‘Top Chef’: Campfire Ceviche and Other Misguided Efforts


Ah, the wonder of the great outdoors. There’s nothing like it for exposing people’s more shadowy idiosyncrasies: Some of us hate tents. Some of us like to practice voodoo. And some of us are happiest throwing horseshoes.

It was, in all, a somewhat revealing week for our Top Chef contestants, who were subject to the whims of both the show’s viewers and a group of ranchers sporting various species of facial hair. Things got off to an intimate start as Michael V. confided that there were “people here who weren’t as talented as the people who went home…what has Robin really done?” He had a point, though his subsequent assertion that “the most talented people here are my brother and myself” had the effect of lessening our willingness to sympathize with him. As both that aside and the episode’s subsequent scenes illustrated, it’s easy to root for talent, but much less so to side with a sulky diva with dead eyes and a heart made of plasticine.

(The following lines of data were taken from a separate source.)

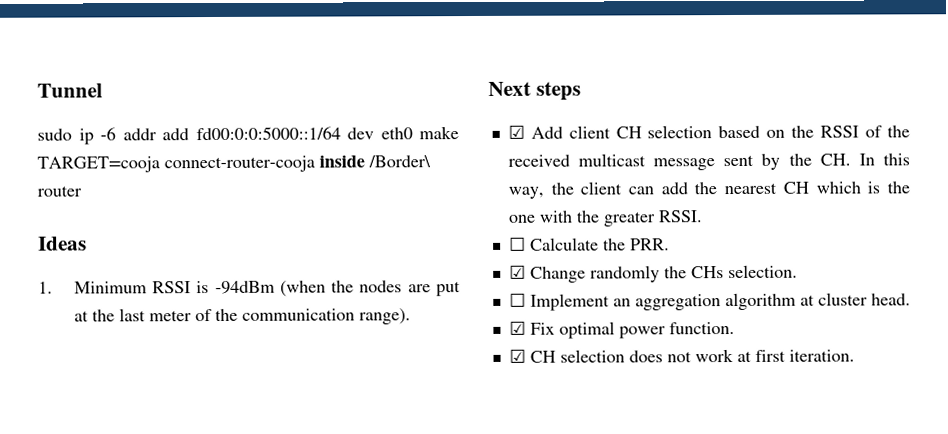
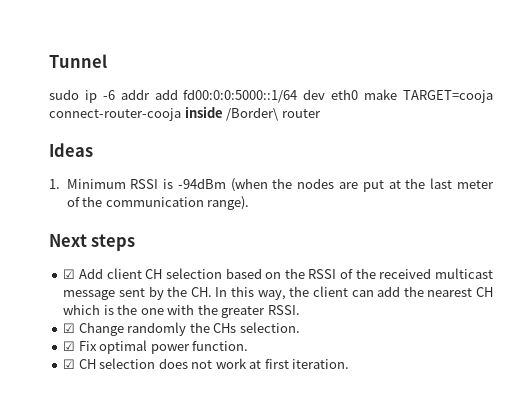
[508,236,670,251] // ☐ Calculate the PRR. -> (300, 310) none
[508,292,911,311] // ☐ Implement an aggregation algorithm at cluster head. -> (300, 327) none

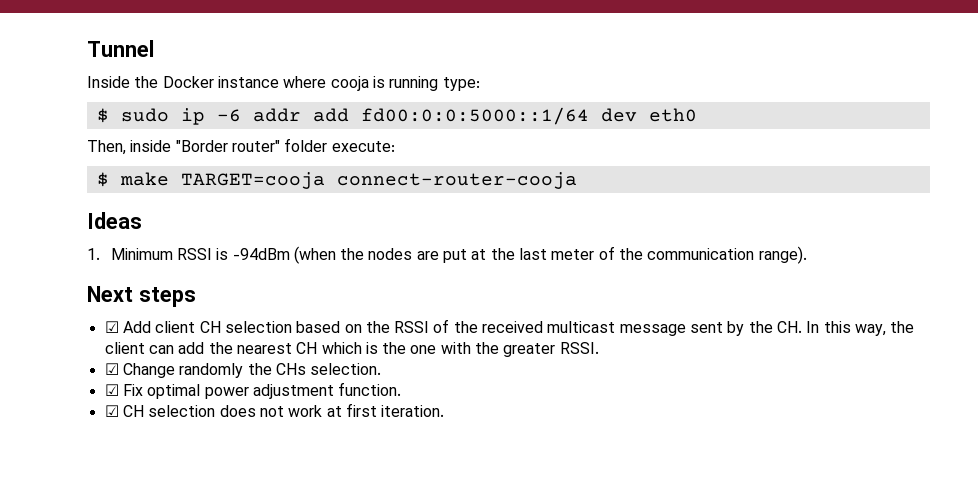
(107, 61) none -> [87,76,480,91] [96,108,109,123] Inside the Docker instance where cooja is running type: // $
(359, 94) none -> [87,138,395,155] [96,172,109,187] // Then, inside "Border router" folder execute: // $
[184,106,321,121] inside /Border\ router -> (577, 180) none
(190, 349) none -> [252,384,334,399] adjustment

After that introductory bit of carping, it was on to the Quickfire Challenge. This week’s challenge was presented by Tim Love, who is famous, Padma said, because he “takes Southwestern food and incorporates it into fine dining,” much in the way that Padma takes a chef’s lifetime of work and incorporates it into an inane soundbite.

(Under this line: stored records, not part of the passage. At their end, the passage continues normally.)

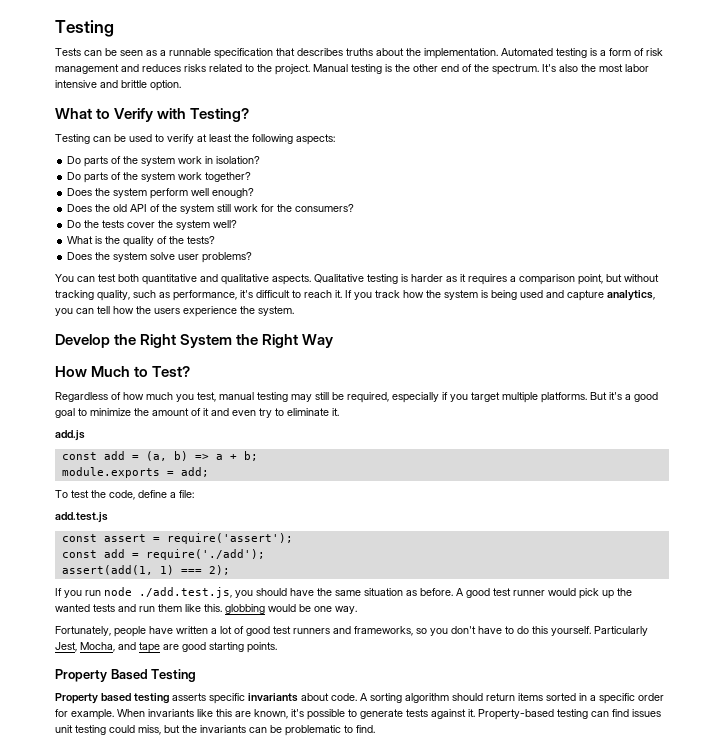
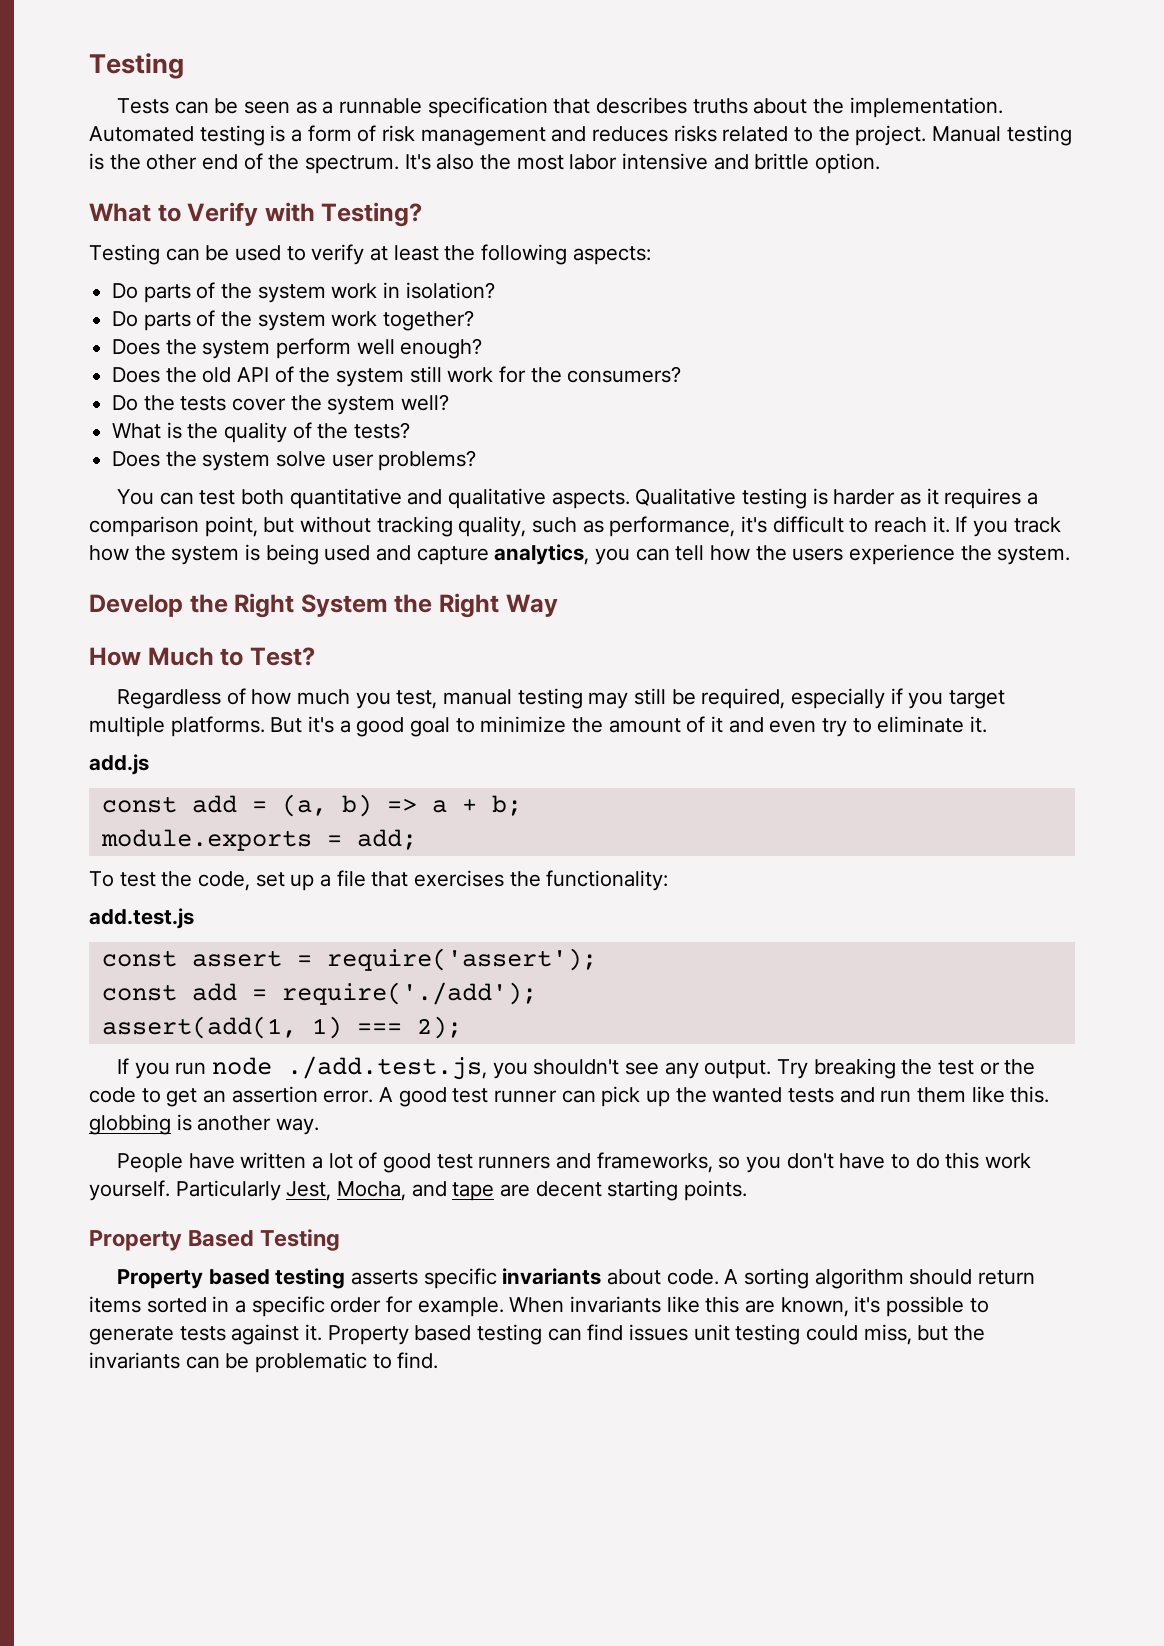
[138,490,194,498] define a file: -> [255,870,669,891] set up a file that exercises the functionality:
[256,588,453,596] should have the same situation as before. -> [533,1058,1036,1079] [89,1086,374,1107] shouldn't see any output. Try breaking the test or the code to get an assertion error.
[548,588,576,596] would -> [561,1090,596,1103] can
[268,604,332,612] would be one -> [176,1114,272,1131] is another
[55,626,146,637] Fortunately, people -> [116,1153,183,1173] People
(548, 630) none -> [984,1153,1031,1169] work
[182,642,206,652] good -> [535,1181,602,1197] decent
[478,709,554,720] Property-based -> [327,1325,472,1345] Property based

The challenge’s featured ingredient, cactus, was the work of the show’s viewers, who voted that the contestants should make “something succulent with these succulents,” rather than snake or kangaroo. Although snake would have presented far richer metaphorical and symbolic possibilities, cactus still posed some amusing obstacles: Ash was inspired to make some would-be tortillas that looked (and apparently tasted) like two halves of a mangled baseball mitt, and Ron was inspired to drown it in a sauce because in Haiti, they “stay the heck away from cactus.”

Laurine, Mike I., and Mattin were the judges’s favorites, and though we were rooting for the quiet and unassuming Laurine to beat out both of these showboating windbags, unfortunately, Mike I.’s cactus and tuna ceviche won him Tim’s love and 15 grand. Laurine and Mattin seemed less bothered by this than Michael V., who groused, “I’d rather be able to work with interesting flavors than take the slime out of cactus.” Fine, but who’s going to take the knot out of Michael V.’s knickers?

For the Elimination Challenge, the chefs were trucked out to the middle of the desert and forced to sleep in teepees and cook over fire pits. Some, like Ashley, who “grew up in the woods” and was “familiar” with an outhouse, and Bryan, who grew up camping, adapted easily to their surroundings. Ron, no stranger to the outdoors, dismantled part of a tree to form some kind of voodoo barrier to snakes. Others didn’t fare as well. “I don’t believe in camping. I think it’s asinine,” whined Eli, blissfully unaware that someone with that much styling product on his skull isn’t allowed to use the word “asinine” unironically.

Sadly, there were no trust falls, though Kevin did reveal himself to be a competitive horseshoe player. On Top Chef, you take what you can get.

The challenge was basically just like the Air Force challenge, only with sunscreen and dirt. And the chefs responded to it as they did when forced to cook in a military kitchen: some by sucking and some by not sucking. In the former category was Ron, whose sweet ceviche and weird “coconut island mojito” was declared “disgusting” by the judges; Mattin, whose “ceviche three ways” was so repellent that Tom actually spit it out; and Robin, whose grilled romaine salad was compromised by the nasty, sour “drunken prawns” she failed to taste before serving them to the judges. Oops.

The chefs and hairy yet discerning ranchers were far more appreciative of Ashley’s grilled chicken paillard and corn succotash and Laurine’s sautéed arctic char with tomatillo salsa. The Brothers Voltaggio also ended up in the winners circle, Bryan for his roasted pork loin with polenta, dandelion greens, and glazed rutabega, and Michael for his “unexpected” dashi with black miso cod. You can take the boy away from the white tablecloth, but you can’t take the white tablecloth away from the boy, it seems. Bryan was declared the challenge’s victor as his brother attempted to sulk impassively.

Over in the losers’ little corner of hell, the judges railed at Robin for her unfocused dish and bad prawns and chastised non-drinker Ron for his attempts to play mixologist. But it was Mattin whose food poisoning three-ways inspired the most personal ire: “I’m not well from it,” Tim Love said. “I’m flippin’ sick from it.” This may be the first episode of the show to make a death sentence sound like a line from a Waylon Jennings song; it was even more satisfying because it was directed at Mattin, who last week revealed himself to be something of a devious little shit. And so, the wee Frenchman was sent packing and we were left to reflect that revenge, like ceviche, is a dish best served cold.